* _What the task requires_: Report all lines below with the word "оплаты".

-- Dataset records follows --

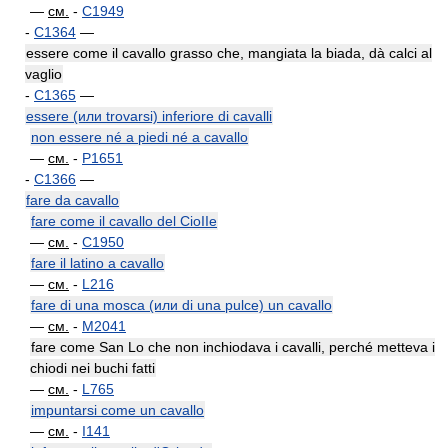
—
см.
-
C1949
-
C1364
—
essere come il cavallo grasso che, mangiata la biada, dà calci al
vaglio
-
C1365
—
essere (или trovarsi) inferiore di cavalli
non essere né a piedi né a cavallo
—
см.
-
P1651
-
C1366
—
fare da cavallo
fare come il cavallo del CioIIe
—
см.
-
C1950
fare il latino a cavallo
—
см.
-
L216
fare di una mosca (или di una pulce) un cavallo
—
см.
-
M2041
fare come San Lo che non inchiodava i cavalli, perché metteva i
chiodi nei buchi fatti
—
см.
-
L765
impuntarsi come un cavallo
—
см.
-
I141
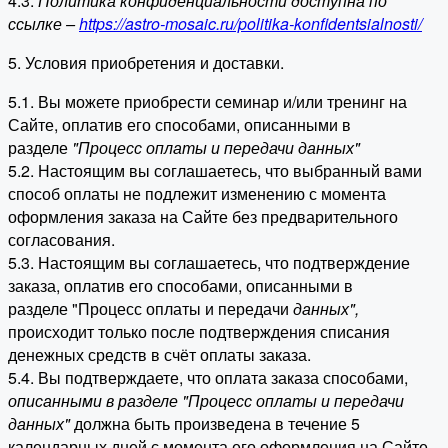
4.3.
Политика конфиденциальности доступна по
ссылке –
https://astro-mosaic.ru/politika-konfidentsialnosti/
5. Условия приобретения и доставки.
5.1. Вы можете приобрести семинар и/или тренинг на
Сайте, оплатив его способами, описанными в
разделе
"Процесс оплаты и передачи данных"
5.2. Настоящим вы соглашаетесь, что выбранный вами
способ оплаты не подлежит изменению с момента
оформления заказа на Сайте без предварительного
согласования.
5.3. Настоящим вы соглашаетесь, что подтверждение
заказа, оплатив его способами, описанными в
разделе "Процесс оплаты и передачи
данных"
,
происходит только после подтверждения списания
денежных средств в счёт оплаты заказа.
5.4. Вы подтверждаете, что оплата заказа способами,
описанными в разделе "Процесс оплаты и передачи
данных"
должна быть произведена в течение 5
календарных дней с момента его оформления на Сайте.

-- Dataset records concluded --

* _Solution to the problem_:
"Процесс оплаты и передачи данных"
способ оплаты не подлежит изменению с момента
разделе "Процесс оплаты и передачи
денежных средств в счёт оплаты заказа.
описанными в разделе "Процесс оплаты и передачи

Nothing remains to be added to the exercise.